"It's good to be back in the City of Brotherly Love," Bruce Springsteen said early on during his 2 hour 50 minute rock 'n' roll revival show at the Wells Fargo Center on Wednesday. "Brotherly love, it's hard to come by these days."
It was the first of back-to-back nights in South Philly for Springsteen and the E Street Band - which, with the addition of two gospel singers, a percussionist and a 5 man horn section, including Clarence Clemons' nephew Jake Clemons on saxophone - has now swelled to 17 members strong. (And that's not including singer-rapper Michelle Moore, who came on to drop 16 bars into the middle of the spiritual lament ""Rocky Ground" from Springsteen's new album about the Great Recession, Wrecking Ball.
Wrecking Ball, which, Springsteen joked in a humorously grandiloquent introduction of himself "stood at the top of the Billboard chart for ONE consecutive week," got plenty attention. But the Boss pulled from his catalog from all phases of his career. The two especially-for-Philly songs from back in the day were the jaunty "Seaside Bar Song," which he said "I played at the Main Point ... I think" and "Does This Bus Stop At 82nd Street?" from his first album, 1973's Greetings From Asbury Park, N.J.

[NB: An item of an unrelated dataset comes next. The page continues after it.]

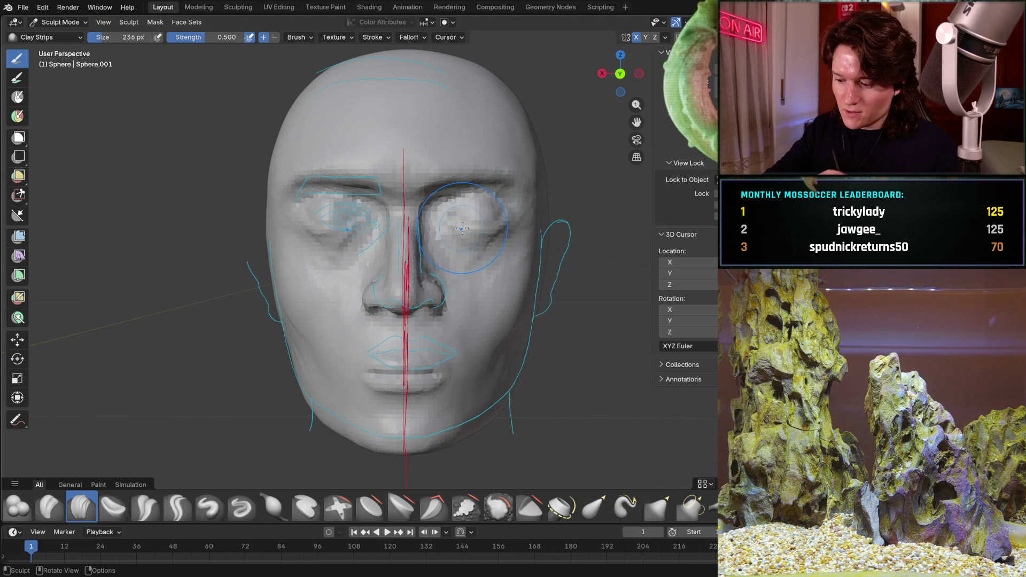
{"action": "key", "text": "KP_7"}
{"action": "key", "text": "KP_3"}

Even that Dylanesque ramble fit into the theme of stubborn faith when the chips are down that defined the evening, thanks to its key line: "The Daily News asks him for the dope / Man the dope's that there's still hope." Thoughout this gospel-drenched, expertly paced, ultimately uplifting marathon, that hope was found in a soul music interlude that paid tribute to Smokey Robinson and Wilson Pickett, in benchmark Darkness on the Edge of Town fist-pumpers like "Badlands" and "Promised Land," and a whole bunch of songs of ecstatic rock and soul release towards the end, including a cover of Eddie Floyd's "Raise Your Hand" during which he took to the crowd, and I took the photo you see below in which, people, Bruce Springsteen was all but sitting in my lap.